L'inflation de base au Japon dépasse les prévisions, alimentant les espoirs d'une hausse des taux de la BOJ.

L'inflation de base au Japon dépasse les prévisions, alimentant les espoirs d'une hausse des taux de la BOJ.
Utkarsh Roshan
21 mars 2025, 03:30 AM
  • L'inflation sous-jacente au Japon a augmenté de 3 % en février, dépassant les attentes des économistes qui tablaient sur 2,9 %.
  • L'inflation globale a augmenté de 3,7 % en glissement annuel, en baisse par rapport au pic de 4 % atteint en janvier, le plus haut niveau en deux ans.
  • Ces données font suite à la décision de la Banque du Japon, mercredi, de maintenir les taux d'intérêt inchangés à 0,5 %.
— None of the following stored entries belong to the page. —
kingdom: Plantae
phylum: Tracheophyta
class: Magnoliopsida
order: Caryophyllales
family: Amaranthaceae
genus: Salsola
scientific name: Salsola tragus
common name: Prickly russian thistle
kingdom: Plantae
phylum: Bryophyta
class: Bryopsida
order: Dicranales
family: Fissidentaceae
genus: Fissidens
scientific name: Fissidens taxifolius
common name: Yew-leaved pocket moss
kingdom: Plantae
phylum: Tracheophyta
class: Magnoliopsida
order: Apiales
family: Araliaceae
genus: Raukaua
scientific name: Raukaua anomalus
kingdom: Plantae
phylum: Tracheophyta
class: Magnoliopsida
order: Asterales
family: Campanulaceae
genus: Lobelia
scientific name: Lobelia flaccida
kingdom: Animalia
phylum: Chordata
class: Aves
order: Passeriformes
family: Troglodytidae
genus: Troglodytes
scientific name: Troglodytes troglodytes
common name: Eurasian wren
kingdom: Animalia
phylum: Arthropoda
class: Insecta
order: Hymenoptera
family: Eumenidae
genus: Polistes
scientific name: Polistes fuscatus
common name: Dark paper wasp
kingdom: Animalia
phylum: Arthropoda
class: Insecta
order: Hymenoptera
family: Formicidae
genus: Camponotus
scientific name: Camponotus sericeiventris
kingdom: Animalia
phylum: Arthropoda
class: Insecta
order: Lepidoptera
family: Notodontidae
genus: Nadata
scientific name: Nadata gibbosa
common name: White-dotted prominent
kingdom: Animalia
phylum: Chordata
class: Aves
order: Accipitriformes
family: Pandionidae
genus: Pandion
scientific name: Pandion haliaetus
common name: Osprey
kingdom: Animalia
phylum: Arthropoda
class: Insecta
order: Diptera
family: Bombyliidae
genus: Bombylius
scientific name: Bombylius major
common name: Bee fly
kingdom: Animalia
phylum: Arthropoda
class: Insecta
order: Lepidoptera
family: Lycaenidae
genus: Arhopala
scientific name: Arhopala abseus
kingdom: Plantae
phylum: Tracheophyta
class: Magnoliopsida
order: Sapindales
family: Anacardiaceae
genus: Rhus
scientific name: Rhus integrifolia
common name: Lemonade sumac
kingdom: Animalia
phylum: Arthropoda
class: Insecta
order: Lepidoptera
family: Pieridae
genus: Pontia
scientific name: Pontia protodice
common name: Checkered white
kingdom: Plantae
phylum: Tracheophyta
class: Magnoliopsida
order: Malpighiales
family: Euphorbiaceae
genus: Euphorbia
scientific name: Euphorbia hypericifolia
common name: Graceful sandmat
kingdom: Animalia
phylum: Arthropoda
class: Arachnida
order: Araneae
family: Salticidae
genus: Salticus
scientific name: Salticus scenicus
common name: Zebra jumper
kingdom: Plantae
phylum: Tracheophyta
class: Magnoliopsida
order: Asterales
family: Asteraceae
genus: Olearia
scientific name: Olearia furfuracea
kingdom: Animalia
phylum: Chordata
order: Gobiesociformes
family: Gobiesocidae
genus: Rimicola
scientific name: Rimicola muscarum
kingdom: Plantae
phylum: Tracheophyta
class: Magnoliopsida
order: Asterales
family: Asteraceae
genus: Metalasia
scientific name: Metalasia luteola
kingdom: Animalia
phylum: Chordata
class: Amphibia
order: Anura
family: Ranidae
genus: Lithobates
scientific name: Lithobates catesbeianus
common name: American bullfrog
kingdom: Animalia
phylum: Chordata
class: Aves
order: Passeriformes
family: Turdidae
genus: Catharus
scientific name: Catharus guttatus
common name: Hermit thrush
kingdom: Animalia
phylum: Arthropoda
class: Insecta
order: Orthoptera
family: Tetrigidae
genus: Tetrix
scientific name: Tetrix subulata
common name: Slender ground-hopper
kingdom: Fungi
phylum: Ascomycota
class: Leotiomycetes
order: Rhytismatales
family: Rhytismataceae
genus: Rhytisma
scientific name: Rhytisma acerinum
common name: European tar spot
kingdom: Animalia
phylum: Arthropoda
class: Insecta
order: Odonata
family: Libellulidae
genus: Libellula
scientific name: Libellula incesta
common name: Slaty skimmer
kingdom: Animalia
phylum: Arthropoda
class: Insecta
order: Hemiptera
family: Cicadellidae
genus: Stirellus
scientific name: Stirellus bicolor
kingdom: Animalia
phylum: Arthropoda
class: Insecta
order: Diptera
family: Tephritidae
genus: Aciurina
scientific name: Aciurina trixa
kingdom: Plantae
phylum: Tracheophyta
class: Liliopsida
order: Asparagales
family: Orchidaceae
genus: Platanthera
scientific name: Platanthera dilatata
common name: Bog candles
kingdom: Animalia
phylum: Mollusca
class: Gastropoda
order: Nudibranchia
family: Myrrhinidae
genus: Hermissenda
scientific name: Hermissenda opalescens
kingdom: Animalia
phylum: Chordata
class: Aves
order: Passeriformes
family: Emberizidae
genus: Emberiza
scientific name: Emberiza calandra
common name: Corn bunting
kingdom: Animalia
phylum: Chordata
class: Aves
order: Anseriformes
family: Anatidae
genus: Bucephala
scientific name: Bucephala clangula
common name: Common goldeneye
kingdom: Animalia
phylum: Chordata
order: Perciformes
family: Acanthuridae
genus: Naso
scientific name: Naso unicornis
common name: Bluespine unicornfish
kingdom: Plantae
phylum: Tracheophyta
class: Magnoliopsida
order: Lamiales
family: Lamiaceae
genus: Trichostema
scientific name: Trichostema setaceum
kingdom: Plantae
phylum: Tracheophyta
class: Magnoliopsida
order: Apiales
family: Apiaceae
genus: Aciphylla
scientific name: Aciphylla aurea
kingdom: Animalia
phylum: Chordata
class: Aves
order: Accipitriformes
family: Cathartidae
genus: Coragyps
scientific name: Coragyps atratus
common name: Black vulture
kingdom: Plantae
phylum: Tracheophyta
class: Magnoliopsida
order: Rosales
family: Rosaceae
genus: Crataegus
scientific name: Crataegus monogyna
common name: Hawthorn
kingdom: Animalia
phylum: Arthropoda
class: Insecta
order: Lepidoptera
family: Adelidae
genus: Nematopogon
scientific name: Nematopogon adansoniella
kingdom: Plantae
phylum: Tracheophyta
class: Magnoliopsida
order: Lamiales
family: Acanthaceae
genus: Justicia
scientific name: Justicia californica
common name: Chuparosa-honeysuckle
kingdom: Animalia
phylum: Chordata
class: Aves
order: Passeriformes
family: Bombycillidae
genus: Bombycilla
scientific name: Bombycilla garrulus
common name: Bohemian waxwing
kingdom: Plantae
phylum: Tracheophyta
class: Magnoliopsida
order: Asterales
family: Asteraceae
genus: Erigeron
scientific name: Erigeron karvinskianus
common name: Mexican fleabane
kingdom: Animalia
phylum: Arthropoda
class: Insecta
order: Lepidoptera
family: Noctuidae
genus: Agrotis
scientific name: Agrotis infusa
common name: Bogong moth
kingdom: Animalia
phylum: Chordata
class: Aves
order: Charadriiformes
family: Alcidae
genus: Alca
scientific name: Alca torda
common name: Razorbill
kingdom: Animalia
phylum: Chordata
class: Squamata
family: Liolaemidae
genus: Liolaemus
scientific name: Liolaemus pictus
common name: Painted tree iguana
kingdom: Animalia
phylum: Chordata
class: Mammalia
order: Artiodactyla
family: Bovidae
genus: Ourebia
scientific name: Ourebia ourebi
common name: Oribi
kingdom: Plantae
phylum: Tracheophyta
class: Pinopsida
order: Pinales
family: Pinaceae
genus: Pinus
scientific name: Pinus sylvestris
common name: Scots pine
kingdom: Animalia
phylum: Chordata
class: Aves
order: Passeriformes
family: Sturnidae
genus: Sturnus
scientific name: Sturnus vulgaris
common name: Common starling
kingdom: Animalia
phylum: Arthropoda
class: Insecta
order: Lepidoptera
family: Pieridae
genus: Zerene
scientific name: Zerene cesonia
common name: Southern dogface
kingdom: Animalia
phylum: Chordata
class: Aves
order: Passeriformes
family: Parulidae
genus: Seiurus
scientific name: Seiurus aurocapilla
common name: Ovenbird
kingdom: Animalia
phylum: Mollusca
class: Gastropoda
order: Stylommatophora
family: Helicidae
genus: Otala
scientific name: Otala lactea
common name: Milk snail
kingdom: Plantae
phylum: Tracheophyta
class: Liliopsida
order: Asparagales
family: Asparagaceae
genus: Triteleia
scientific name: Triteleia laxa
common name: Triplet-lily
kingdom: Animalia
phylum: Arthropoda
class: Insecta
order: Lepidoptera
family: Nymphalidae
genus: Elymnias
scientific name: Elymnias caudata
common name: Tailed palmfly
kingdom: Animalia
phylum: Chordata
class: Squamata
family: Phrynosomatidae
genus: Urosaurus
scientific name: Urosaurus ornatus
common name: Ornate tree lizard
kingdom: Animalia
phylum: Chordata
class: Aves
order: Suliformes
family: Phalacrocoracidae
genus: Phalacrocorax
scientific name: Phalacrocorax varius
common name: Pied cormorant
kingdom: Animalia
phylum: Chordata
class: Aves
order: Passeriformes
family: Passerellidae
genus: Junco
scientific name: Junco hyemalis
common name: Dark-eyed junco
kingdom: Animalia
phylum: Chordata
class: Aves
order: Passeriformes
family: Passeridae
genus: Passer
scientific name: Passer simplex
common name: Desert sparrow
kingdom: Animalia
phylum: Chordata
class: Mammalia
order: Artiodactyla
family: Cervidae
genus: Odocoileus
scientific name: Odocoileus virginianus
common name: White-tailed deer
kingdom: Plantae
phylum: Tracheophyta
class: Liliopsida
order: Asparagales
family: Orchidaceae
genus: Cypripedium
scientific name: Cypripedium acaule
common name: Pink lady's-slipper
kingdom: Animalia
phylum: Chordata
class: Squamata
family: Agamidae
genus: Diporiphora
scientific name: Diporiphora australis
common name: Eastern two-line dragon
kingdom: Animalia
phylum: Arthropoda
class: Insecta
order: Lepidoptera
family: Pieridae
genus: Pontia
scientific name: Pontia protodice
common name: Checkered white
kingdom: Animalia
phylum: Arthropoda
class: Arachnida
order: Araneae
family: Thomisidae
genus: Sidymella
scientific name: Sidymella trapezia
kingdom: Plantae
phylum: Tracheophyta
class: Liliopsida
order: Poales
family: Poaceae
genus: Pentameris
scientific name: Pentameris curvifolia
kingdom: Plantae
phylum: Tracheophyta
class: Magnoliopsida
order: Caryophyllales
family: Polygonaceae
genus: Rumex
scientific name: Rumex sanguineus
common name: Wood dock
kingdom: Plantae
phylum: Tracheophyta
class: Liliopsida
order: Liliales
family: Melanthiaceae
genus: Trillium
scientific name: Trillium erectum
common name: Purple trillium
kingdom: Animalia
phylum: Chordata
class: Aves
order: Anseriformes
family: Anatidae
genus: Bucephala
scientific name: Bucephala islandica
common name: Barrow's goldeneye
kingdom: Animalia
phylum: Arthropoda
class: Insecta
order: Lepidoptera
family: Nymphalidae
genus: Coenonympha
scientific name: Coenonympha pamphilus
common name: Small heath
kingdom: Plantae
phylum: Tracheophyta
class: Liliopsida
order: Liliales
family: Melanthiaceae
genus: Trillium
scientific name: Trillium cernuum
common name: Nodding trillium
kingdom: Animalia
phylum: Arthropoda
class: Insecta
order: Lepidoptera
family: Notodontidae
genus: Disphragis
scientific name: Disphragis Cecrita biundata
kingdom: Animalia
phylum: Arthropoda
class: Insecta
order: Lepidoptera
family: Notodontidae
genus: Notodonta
Selon les données gouvernementales publiées vendredi, l'inflation de base au Japon a augmenté de 3 % en février, dépassant les attentes des économistes qui tablaient sur 2,9 %.

Bien que ce chiffre soit inférieur aux 3,2 % de janvier, il marque le 35e mois consécutif où l'inflation reste supérieure à l'objectif de 2 % de la Banque du Japon (BOJ).

L'inflation globale a augmenté de 3,7 % en glissement annuel, en baisse par rapport au pic de 4 % atteint en janvier, le plus haut niveau en deux ans.

Parallèlement, la mesure de l'inflation « cœur-cœur » — excluant les produits frais et l'énergie, que la BOJ suit de près — a légèrement augmenté, passant de 2,5 % le mois précédent à 2,6 %.

L'inflation à la consommation au Japon a été légèrement supérieure aux attentes, malgré les subventions énergétiques du gouvernement qui ont atténué la hausse des prix.

Cela plaide en faveur du maintien par la Banque du Japon de son approche progressive des hausses de taux.

La plupart des analystes s'attendent à ce que la Banque du Japon relève à nouveau son taux directeur en juin ou juillet, à un rythme prévu d'une hausse environ tous les six mois jusqu'à ce que le cycle de resserrement atteigne son sommet.

Perspectives de la politique de la BOJ

Ces données font suite à la décision de la Banque du Japon mercredi de maintenir les taux d'intérêt inchangés à 0,5 %, bien que les décideurs aient indiqué que les pressions inflationnistes pourraient persister.

Le gouverneur de la Banque du Japon, Kazuo Ueda, a averti que la hausse des prix alimentaires et la forte croissance des salaires pourraient continuer à faire grimper l'inflation sous-jacente.

La banque centrale prévoit une hausse de l'inflation sous-jacente jusqu'à l'exercice 2025, invoquant la hausse des prix du riz et l'expiration des subventions gouvernementales visant à contenir l'inflation.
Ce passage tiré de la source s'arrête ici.